Results of two widely reported studies showing that human fibroblasts can be reprogrammed into pluripotent stem cells exhibiting the essential characteristics of embryonic stem cells may help “open the door” for stem cells to play a role in clinical research, according to one official from drug giant Pfizer.
John McNeish, a senior director of global research and development at Pfizer, also cautioned that the methodologies outlined in the papers must overcome several hurdles before they can be used in drug development.
The studies could also eventually be a boon for tool vendors in the stem-cell space because the reagents used to isolate, characterize, expand, and differentiate the so-called human-induced pluripotent stem (iPS) cells are the same as the ones used with human ESCs, according to Joydeep Goswami, vice president of stem cells and regenerative medicine at Invitrogen.
Writing in last week’s Science and the current Cell, researchers in the US and Japan claim that their human-induced pluripotent stem cells have normal karyotypes, express telomerase activity, express cell-surface markers and genes that characterize hESCs, and have the potential to differentiate into advanced derivatives of all three primary germ layers.
McNeish said the findings “are really going to open up the door for patient-specific pluripotent cells that can be used everywhere from idea generation down to identifying the correct genotypes for clinical trials.”
He said he suspects that iPS cells will soon begin replacing bona fide embryonic stem cells in drug discovery just as stem cells have recently begun replacing traditional cellular material in drug discovery.
“I think that within a year, we could easily see a lot of information about the potential of these cells to differentiate into clinically relevant cell types and opportunities for their application within drug discovery,” said McNeish.
But McNeish, who did not participate in either study, also cautioned that the human-induced pluripotent stem cells still require a lot of basic research, characterization, and molecular profiling before they can play a role in human studies.
“I think that within a year, we could easily see a lot of information about the potential of these cells to differentiate into clinically relevant cell types and opportunities for their application within drug discovery.”
In addition, the researchers, who used 293FT cell line vectors and molecular biology tools made by Invitrogen, must learn how scalable their technology is and whether the resulting cells can be formatted for HTS assays, he said.
At least one of the scientists agreed. According to Ron Stewart, bioinformatics team leader at the WiCell Research Institute and an author on the Science paper, one issue to consider is that the viral vectors used by both groups to introduce the four factors to transform the fibroblasts also integrate into the genome, and therefore have the potential to introduce mutations.

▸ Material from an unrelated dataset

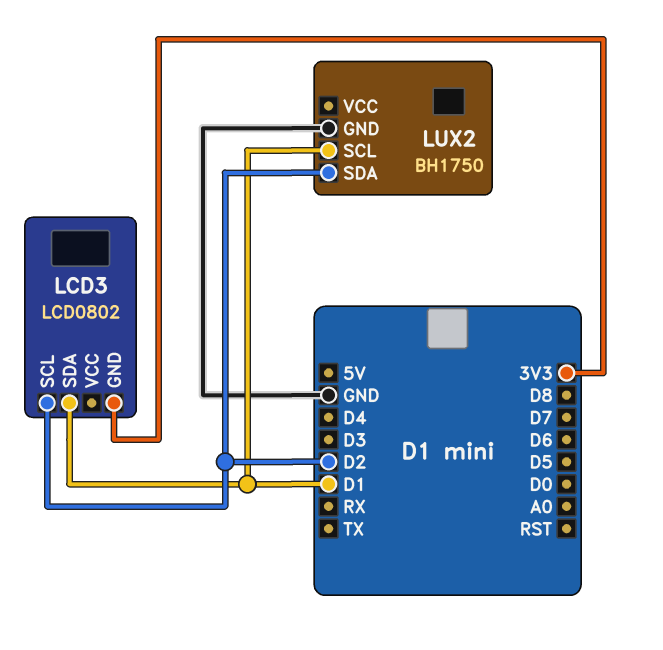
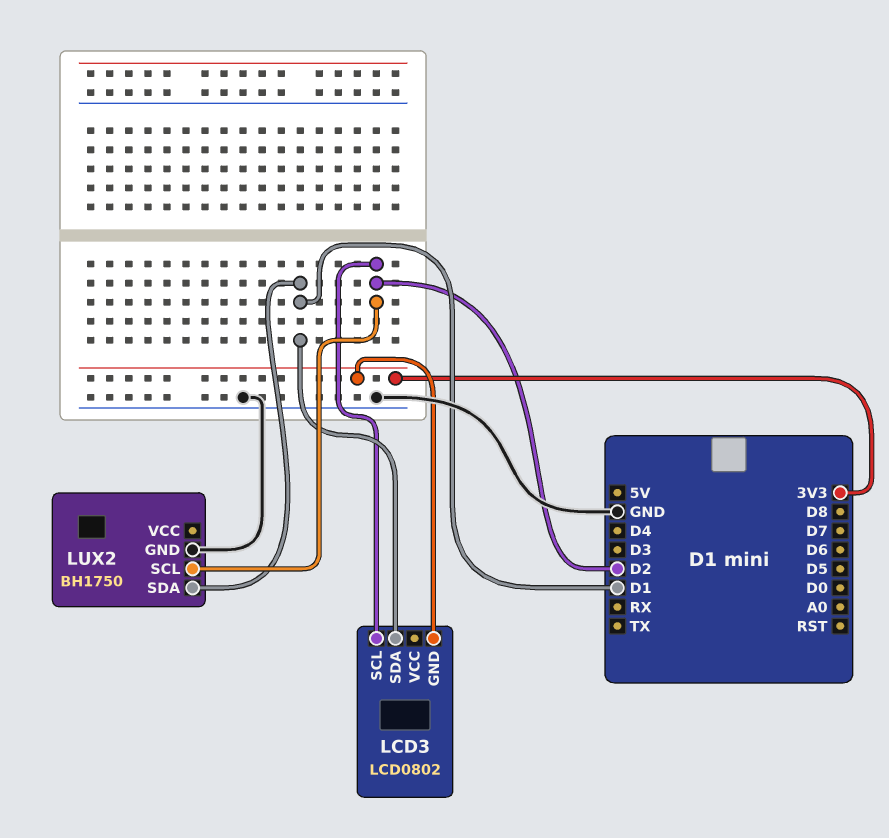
LUX2 pin SCL: D1 -> D2
LUX2 pin SDA: D2 -> D1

He also pointed that one of the four transforming factors used in the Cell research, c-Myc, has tumorigenic potential. Subsequently, Yamanaka’s team announced that it had been able to generate iPS cells from mouse and human fibroblasts without Myc. Their work was published online in Nature Biotechnology.
Eve Herold, director of public policy, research, and education at the Genetics Policy Institute, said that these issues will have to be resolved. “The upshot is that this work is proof-of-principle,” she said.
Herold, who did not participate in either study, said that the findings do not mean that researchers can quit studying embryonic stem cells. “What I am hearing from the scientific community on this is that it is too soon to shut down ESC research because we know that when we use true ESCs we have normal cells; we do not have a cell population like iPS cells, one fifth of which are destined to become cancerous.”
Another hurdle is that the iPS cell lines portrayed in the Science and Cell papers have not been replicated for as many passages as human ESCs, said R. Alta Charo, a professor of law and bioethics at the University of Wisconsin at Madison.
In addition, the cells have not been tested for as many variations on direct differentiation as hESC cells.
“More work must be done to check iPS cells against the hESC gold standard before they become the source materials for drug-discovery assays,” Alta Charo said.
She added that she was “surprised by the relative lack of public excitement” that pharmaceutical companies showed when the studies were published, especially over the potential of iPS cells to make drug discovery ”cheaper and safer and faster.”